Revitalisasi pelabuhan Penyengat meliputi pembangunan dermaga baru menuju Pulau Penyengat dan Kampung Datuk.

Pada sektor pariwisata, Pemko Tanjungpinang mengusulkan pengembangan kawasan wisata Bukit Manuk serta revitalisasi kawasan heritage Tionghoa di Senggarang.

Lis juga menyoroti pentingnya penanganan banjir, penataan permukiman kumuh, dan pembangunan jalan kota dalam konteks penguatan peran Tanjungpinang sebagai ibu kota Provinsi Kepulauan Riau dan pusat kegiatan wilayah sesuai dengan RTRW nasional.

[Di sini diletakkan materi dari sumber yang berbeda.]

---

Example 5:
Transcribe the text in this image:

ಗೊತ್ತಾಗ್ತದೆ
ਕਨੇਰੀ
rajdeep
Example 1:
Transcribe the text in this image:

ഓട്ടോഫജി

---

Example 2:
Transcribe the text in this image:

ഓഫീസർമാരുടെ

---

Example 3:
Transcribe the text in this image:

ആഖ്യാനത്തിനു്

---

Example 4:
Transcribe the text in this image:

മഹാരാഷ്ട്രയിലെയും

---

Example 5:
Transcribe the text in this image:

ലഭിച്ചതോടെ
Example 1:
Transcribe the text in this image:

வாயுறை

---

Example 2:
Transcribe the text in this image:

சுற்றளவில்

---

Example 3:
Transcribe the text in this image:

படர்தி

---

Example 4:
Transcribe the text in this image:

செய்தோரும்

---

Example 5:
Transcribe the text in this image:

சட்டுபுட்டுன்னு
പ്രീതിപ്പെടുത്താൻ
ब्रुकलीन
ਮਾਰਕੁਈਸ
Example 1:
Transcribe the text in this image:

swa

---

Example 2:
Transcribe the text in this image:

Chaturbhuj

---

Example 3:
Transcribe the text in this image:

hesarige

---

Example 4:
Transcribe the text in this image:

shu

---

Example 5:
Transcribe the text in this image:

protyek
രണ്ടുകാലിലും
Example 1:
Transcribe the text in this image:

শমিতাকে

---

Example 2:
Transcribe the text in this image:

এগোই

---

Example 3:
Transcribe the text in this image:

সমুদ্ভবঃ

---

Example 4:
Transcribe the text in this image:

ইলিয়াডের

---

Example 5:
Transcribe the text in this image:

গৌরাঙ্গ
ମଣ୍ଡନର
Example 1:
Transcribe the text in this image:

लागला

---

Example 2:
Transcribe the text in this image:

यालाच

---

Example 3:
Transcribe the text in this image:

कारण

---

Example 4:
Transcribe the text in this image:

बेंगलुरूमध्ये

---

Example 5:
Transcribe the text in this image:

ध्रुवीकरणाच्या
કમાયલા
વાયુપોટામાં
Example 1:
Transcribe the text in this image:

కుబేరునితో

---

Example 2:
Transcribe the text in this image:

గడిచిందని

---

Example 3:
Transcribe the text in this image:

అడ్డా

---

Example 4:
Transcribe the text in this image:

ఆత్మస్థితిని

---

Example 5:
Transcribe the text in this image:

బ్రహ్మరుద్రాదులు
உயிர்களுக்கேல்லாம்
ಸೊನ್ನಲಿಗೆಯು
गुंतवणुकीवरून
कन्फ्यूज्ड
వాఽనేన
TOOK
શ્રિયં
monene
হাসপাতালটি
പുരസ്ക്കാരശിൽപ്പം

Namun demikian, sejumlah hambatan juga disampaikan, seperti keterbatasan lahan akibat penguasaan swasta atas lahan yang tidak dimanfaatkan seluas 1.637,54 hektare, serta keterbatasan anggaran untuk pembangunan infrastruktur.

“Kami berharap adanya dukungan APBN dan kolaborasi dari pemerintah pusat maupun provinsi agar rencana pembangunan ini dapat terealisasi untuk mewujudkan pemerataan pembangunan dan kesejahteraan masyarakat,” tutup Lis.